Me da la sensación, sin embargo, de que la nieve cubriendo lo evidente y lo superficial, hace visible lo escondido, lo oculto y lo no evidente. Los paisajes nevados de Arantzazu muestran, en una inagotable gama de blancos y grises, grietas, oquedades caminos y sendas, siluetas y perfiles que las demás estaciones del año se encargaban de tapar. Incluso la Basílica se muestra sorprendentemente distinta: las puntas de diamante de las torres se asoman como nunca, iluminadas por la nieve. La carga y el sufrimiento que soporta la Piedad se materializa dramáticamente en la gruesa capa de nieve que soporta a sus espaldas. Cubriendo el rostro y el torso de los apóstoles la nieve los hace uno e intensifica los vacíos y debilidades. Semejante peso parece anclarlos a la tierra.
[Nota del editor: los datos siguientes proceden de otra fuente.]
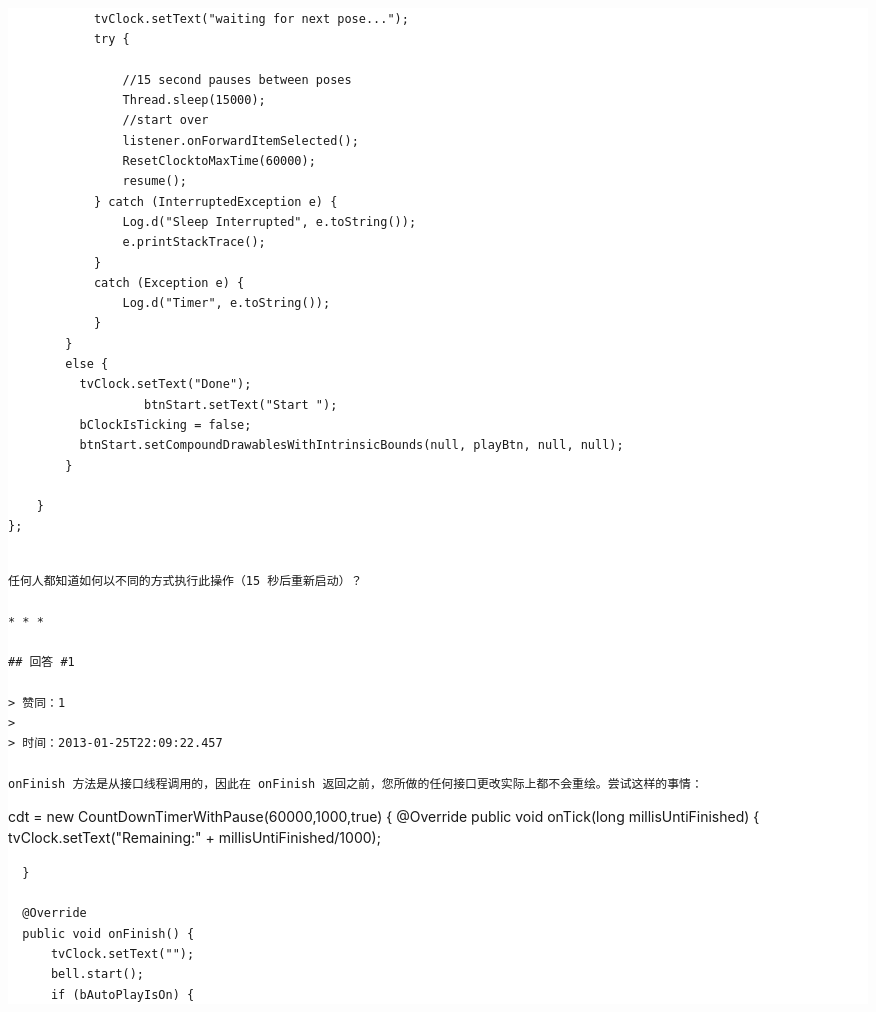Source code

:                 tvClock.setText("waiting for next pose...");
                try {

                    //15 second pauses between poses
                    Thread.sleep(15000);
                    //start over
                    listener.onForwardItemSelected();
                    ResetClocktoMaxTime(60000);
                    resume();
                } catch (InterruptedException e) {
                    Log.d("Sleep Interrupted", e.toString());
                    e.printStackTrace();
                }
                catch (Exception e) {
                    Log.d("Timer", e.toString());
                }
            }
            else { 
              tvClock.setText("Done");
                       btnStart.setText("Start ");
              bClockIsTicking = false;
              btnStart.setCompoundDrawablesWithIntrinsicBounds(null, playBtn, null, null);
            }

        }
    }; 
```

任何人都知道如何以不同的方式执行此操作（15 秒后重新启动）？

* * *

## 回答 #1

> 赞同：1
> 
> 时间：2013-01-25T22:09:22.457

onFinish 方法是从接口线程调用的，因此在 onFinish 返回之前，您所做的任何接口更改实际上都不会重绘。尝试这样的事情：

```
 cdt = new CountDownTimerWithPause(60000,1000,true) {
      @Override
      public void onTick(long millisUntiFinished) {
          tvClock.setText("Remaining:" + millisUntiFinished/1000);

      }

      @Override
      public void onFinish() {
          tvClock.setText("");
          bell.start();
          if (bAutoPlayIsOn) {
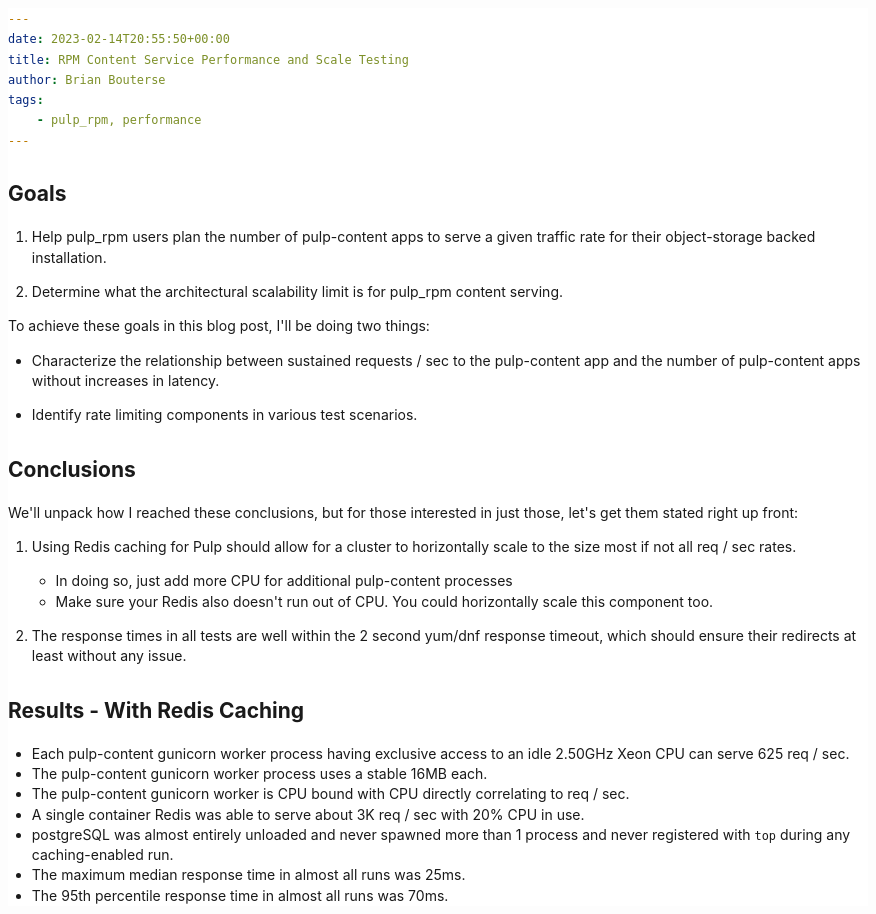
 ```yaml
---
date: 2023-02-14T20:55:50+00:00
title: RPM Content Service Performance and Scale Testing
author: Brian Bouterse
tags:
    - pulp_rpm, performance
---
```


## Goals

1. Help pulp_rpm users plan the number of pulp-content apps to serve a given traffic rate for their 
   object-storage backed installation.

2. Determine what the architectural scalability limit is for pulp_rpm content serving.

To achieve these goals in this blog post, I'll be doing two things:

* Characterize the relationship between sustained requests / sec to the pulp-content app and the 
  number of pulp-content apps without increases in latency.

* Identify rate limiting components in various test scenarios.


## Conclusions

We'll unpack how I reached these conclusions, but for those interested in just those, let's get them
stated right up front:

1. Using Redis caching for Pulp should allow for a cluster to horizontally scale to the size most if
   not all req / sec rates.
    * In doing so, just add more CPU for additional pulp-content processes
    * Make sure your Redis also doesn't run out of CPU. You could horizontally scale this component
      too.

2. The response times in all tests are well within the 2 second yum/dnf response timeout, which
   should ensure their redirects at least without any issue.


## Results - With Redis Caching

* Each pulp-content gunicorn worker process having exclusive access to an idle 2.50GHz Xeon CPU can
  serve 625 req / sec.
* The pulp-content gunicorn worker process uses a stable 16MB each.
* The pulp-content gunicorn worker is CPU bound with CPU directly correlating to req / sec.
* A single container Redis was able to serve about 3K req / sec with 20% CPU in use.
* postgreSQL was almost entirely unloaded and never spawned more than 1 process and never registered
  with `top` during any caching-enabled run.
* The maximum median response time in almost all runs was 25ms.
* The 95th percentile response time in almost all runs was 70ms.
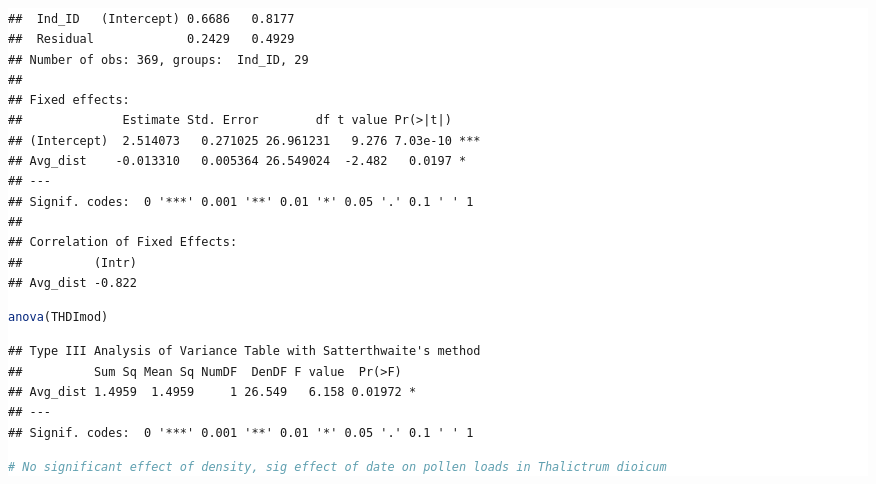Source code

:     ##  Ind_ID   (Intercept) 0.6686   0.8177  
    ##  Residual             0.2429   0.4929  
    ## Number of obs: 369, groups:  Ind_ID, 29
    ## 
    ## Fixed effects:
    ##              Estimate Std. Error        df t value Pr(>|t|)    
    ## (Intercept)  2.514073   0.271025 26.961231   9.276 7.03e-10 ***
    ## Avg_dist    -0.013310   0.005364 26.549024  -2.482   0.0197 *  
    ## ---
    ## Signif. codes:  0 '***' 0.001 '**' 0.01 '*' 0.05 '.' 0.1 ' ' 1
    ## 
    ## Correlation of Fixed Effects:
    ##          (Intr)
    ## Avg_dist -0.822

``` r
anova(THDImod)
```

    ## Type III Analysis of Variance Table with Satterthwaite's method
    ##          Sum Sq Mean Sq NumDF  DenDF F value  Pr(>F)  
    ## Avg_dist 1.4959  1.4959     1 26.549   6.158 0.01972 *
    ## ---
    ## Signif. codes:  0 '***' 0.001 '**' 0.01 '*' 0.05 '.' 0.1 ' ' 1

``` r
# No significant effect of density, sig effect of date on pollen loads in Thalictrum dioicum
```
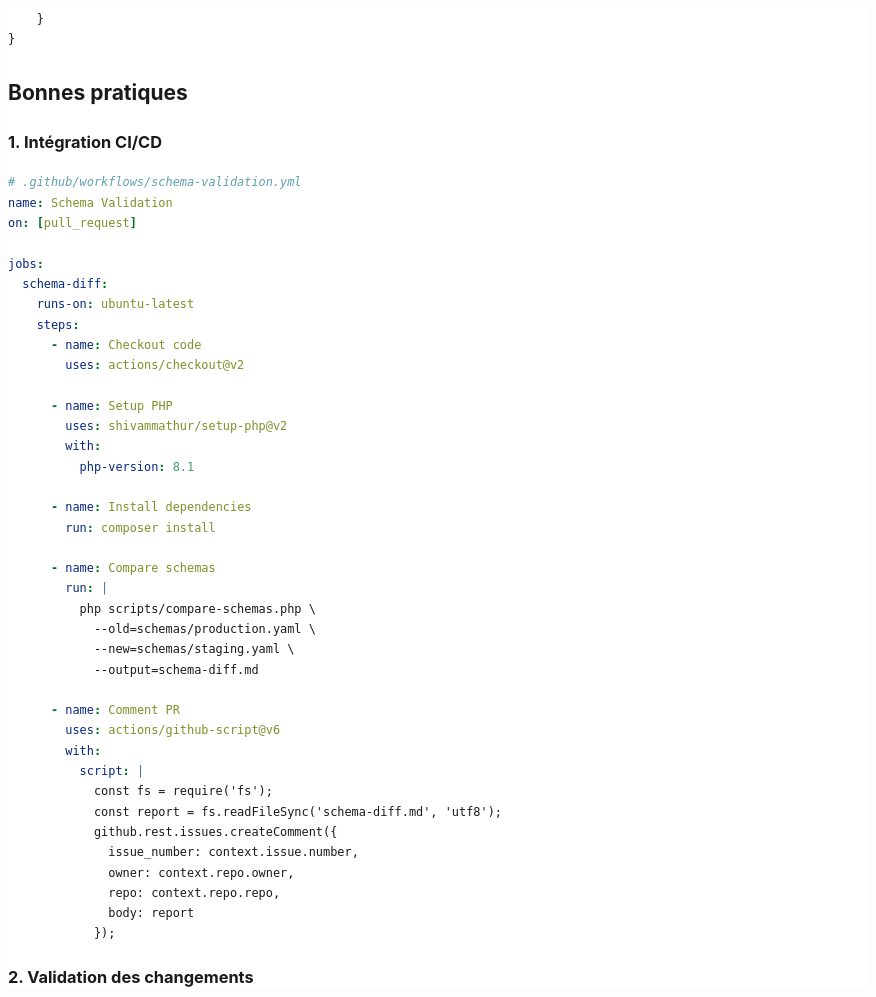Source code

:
 ```php
    }
}
```

## Bonnes pratiques

### 1. Intégration CI/CD

```yaml
# .github/workflows/schema-validation.yml
name: Schema Validation
on: [pull_request]

jobs:
  schema-diff:
    runs-on: ubuntu-latest
    steps:
      - name: Checkout code
        uses: actions/checkout@v2
        
      - name: Setup PHP
        uses: shivammathur/setup-php@v2
        with:
          php-version: 8.1
          
      - name: Install dependencies
        run: composer install
        
      - name: Compare schemas
        run: |
          php scripts/compare-schemas.php \
            --old=schemas/production.yaml \
            --new=schemas/staging.yaml \
            --output=schema-diff.md
            
      - name: Comment PR
        uses: actions/github-script@v6
        with:
          script: |
            const fs = require('fs');
            const report = fs.readFileSync('schema-diff.md', 'utf8');
            github.rest.issues.createComment({
              issue_number: context.issue.number,
              owner: context.repo.owner,
              repo: context.repo.repo,
              body: report
            });
```

### 2. Validation des changements
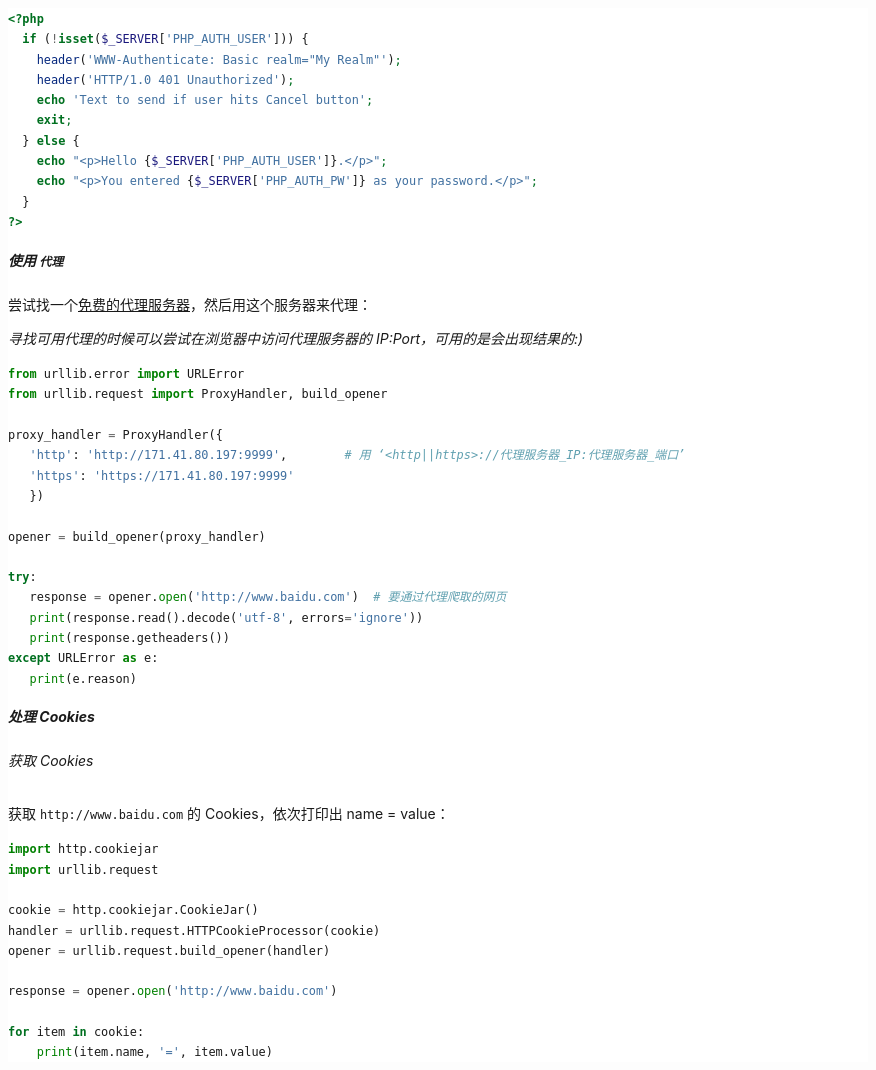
 ```php
<?php
  if (!isset($_SERVER['PHP_AUTH_USER'])) {
    header('WWW-Authenticate: Basic realm="My Realm"');
    header('HTTP/1.0 401 Unauthorized');
    echo 'Text to send if user hits Cancel button';
    exit;
  } else {
    echo "<p>Hello {$_SERVER['PHP_AUTH_USER']}.</p>";
    echo "<p>You entered {$_SERVER['PHP_AUTH_PW']} as your password.</p>";
  }
?>
```

 ##### 使用 `代理`

 尝试找一个[免费的代理服务器](https://www.xicidaili.com/nn/)，然后用这个服务器来代理：

 *寻找可用代理的时候可以尝试在浏览器中访问代理服务器的 IP:Port，可用的是会出现结果的:)*

 ```python
from urllib.error import URLError
from urllib.request import ProxyHandler, build_opener

proxy_handler = ProxyHandler({
    'http': 'http://171.41.80.197:9999',        # 用 ‘<http||https>://代理服务器_IP:代理服务器_端口’
    'https': 'https://171.41.80.197:9999'
    })

opener = build_opener(proxy_handler)

try:
    response = opener.open('http://www.baidu.com')  # 要通过代理爬取的网页
    print(response.read().decode('utf-8', errors='ignore'))
    print(response.getheaders())
except URLError as e:
    print(e.reason)
 ```

##### 处理 Cookies

###### 获取 Cookies

获取 `http://www.baidu.com` 的 Cookies，依次打印出 name = value：

```python
import http.cookiejar
import urllib.request

cookie = http.cookiejar.CookieJar()
handler = urllib.request.HTTPCookieProcessor(cookie)
opener = urllib.request.build_opener(handler)

response = opener.open('http://www.baidu.com')

for item in cookie:
    print(item.name, '=', item.value)
```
Por todo eso, quizás la nieve desvista el paisaje. Crudo invierno, lo llaman. Arantzazu, lo hemos dicho muchas veces, cambia la mirada de aquél que se deja mirar. Quizás el nudo paisaje, la sola basílica, invitan a quien mira a desnudarse, a dejar a un lado lo evidente y superficial y, en una gama inagotable de blancos y grises, a atreverse a mostrarse en las grietas y oquedades de uno mismo.
A veces pienso que esta pandemia es como una gran nevada que ha deja de manifiesto, impúdica y groseramente, la vulnerabilidad y fragilidad que habitan en nuestro interior. Interior, el nuestro, lleno de claroscuros: si bien es verdad que la emergencia sanitaria en la que estamos sumergidos ha hecho que florezca en las personas sentimientos y acciones de solidaridad, generosidad y altruismo que hacen razonable pensar en un cambio, no es menos verdad que este estado de alarma ha sido un caldo de cultivo del que han brotado aquí y allá sentimientos y comportmientos insolidarios, egoístas y mezquinos.
El relato de Caín estremece: saber de un Dios que endereza la historia humana, la reconduce, abriendo caminos de futuro que enciende briznas de esperanza revolucionarias en nuestro interior. Igual que los copos de nieve iluminan las puntas de los diamantes/espinos de las torres de la basílica de Arantzazu.